Il existe deux compilations qui regroupent ces pistes, pour les gens qui, comme moi, préfèrent les formats longs : The Sound of Music, celle que j'ai, est excellente pour découvrir ; on peut lui reprocher sa pochette moche et l'omission de plusieurs titres. The Legendary Adventures of a Filter King (ça va, il est humble, le mec) est plus complète — les neuf pistes de The Sound of Music sont incluses ainsi que neuf autres — et a une pochette bien plus élégante. Je l'achèterais bien mais c'est $15 le téléchargement ou $105 le coffret de cinq vinyles colorés, pas d'édition CD. Un peu abusé quand même.



Le fameux Live at the Liquid Room, Tokyo de Jeff Mills, c'est déjà beaucoup plus facile à décrire. Par certains côtés, c'est l'idée que se font de la techno les gens qui haïssent la techno sans en avoir écouté* : du beat, du beat, du beat. Une musique qui parle au corps avant que l'esprit n'ait son mot à dire. Il faut vingt minutes pour qu'une mélodie apparaisse, mais on s'en fout, parce que ce rythme-là a une puissance folle. C'est une musique qui pourrait faire l'effet d'une drogue sans prendre quoi que ce soit. Si vous vous demandez ce que ça fait qu'entrer en transe, essayez ce disque.

Ce sont trois segments d'un mix live de trois heures, enregistré de manière brute, un peu crade, avec les imperfections et le bruit, ce qui au final colle très bien à la musique. On y retrouve principalement des titres de Jeff Mills, mais aussi le fameux “Strings of Life” de Derrick May, des titres de Joey Beltram, Ken Ishii, Surgeon, DJ Funk, etc. Au bout de cinq minutes, si vous n'êtes pas à fond dedans, si vous ne bougez pas sans même vous en rendre compte de manière complètement possédée ou abrutie, je pense que vous pouvez abandonner. Le seul défaut de ce disque, c'est justement la limitation du format CD qui fait qu'on n'a que des extraits du live avec des fondus. Une petite réédition non coupée en format digital, ça serait une bonne idée !

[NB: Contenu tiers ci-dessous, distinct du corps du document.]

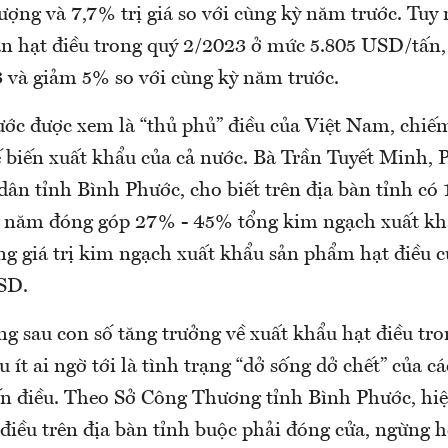
ượng và 7,7% trị giá so với cùng kỳ năm trước. Tuy 
n hạt điều trong quý 2/2023 ở mức 5.805 USD/tấn,
3 và giảm 5% so với cùng kỳ năm trước.
ớc được xem là “thủ phủ” điều của Việt Nam, chi
ế biến xuất khẩu của cả nước. Bà Trần Tuyết Minh, 
n tỉnh Bình Phước, cho biết trên địa bàn tỉnh có 1
i năm đóng góp 27% - 45% tổng kim ngạch xuất khẩ
g giá trị kim ngạch xuất khẩu sản phẩm hạt điều 
USD.
g sau con số tăng trưởng về xuất khẩu hạt điều tr
 ít ai ngờ tới là tình trạng “dở sống dở chết” của c
ến điều. Theo Sở Công Thương tỉnh Bình Phước, hi
điều trên địa bàn tỉnh buộc phải đóng cửa, ngừng h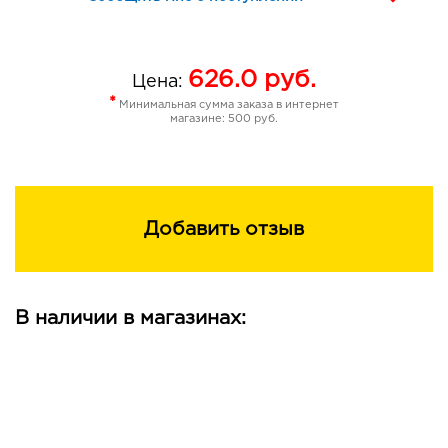
626.0
руб.
Цена:
*
Минимальная сумма заказа в интернет
магазине: 500 руб.
Добавить отзыв
В наличии в магазинах: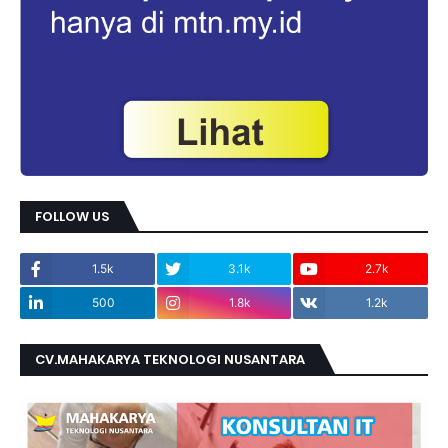
FOLLOW US
1.5k
3.1k
2.7k
500
1.8k
1.2k
CV.MAHAKARYA TEKNOLOGI NUSANTARA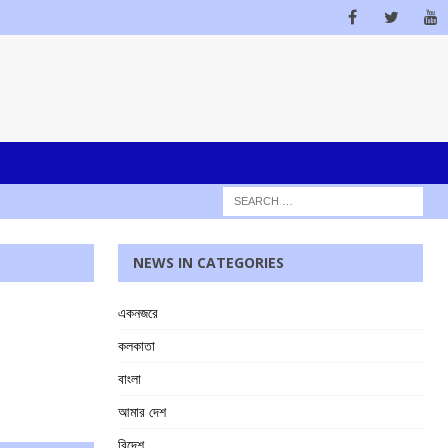
NEWS IN CATEGORIES
একনজরে
কলকাতা
বাংলা
আমার দেশ
বিদেশ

* Genre Pierre Boulez quand il dit que c'est « une musique qui aurait pu être adoptée par Hitler », ou une « musique dont le martèlement imbécile nous dit : vous êtes des esclaves, et vous resterez des esclaves ». Si jamais vous avez un salon et que, d'aventure, vous y recevez Pierre Boulez, ne lui faites pas écouter ce disque.




À l'opposé, il y a, par exemple, Privilege de Glitterbug. Un long double album d'ambient techno assez varié et rythmé pour ne pas lasser ou tomber dans la mollesse, mais avec une nette tendance à la mélancolie, à l'introspection, un son personnel dont les rythmes lents et la froideur voilent à peine une certaine beauté fragile, un sentimentalisme caché sous des abords gris.

Les images de Ronni Shendar illustrent joliment cette esthétique, surtout dans la vidéo pour “Calcutta”.

Pierre Boulez trouverait peut-être que c'est pauvre et chiant, je ne sais pas, il faudrait lui demander.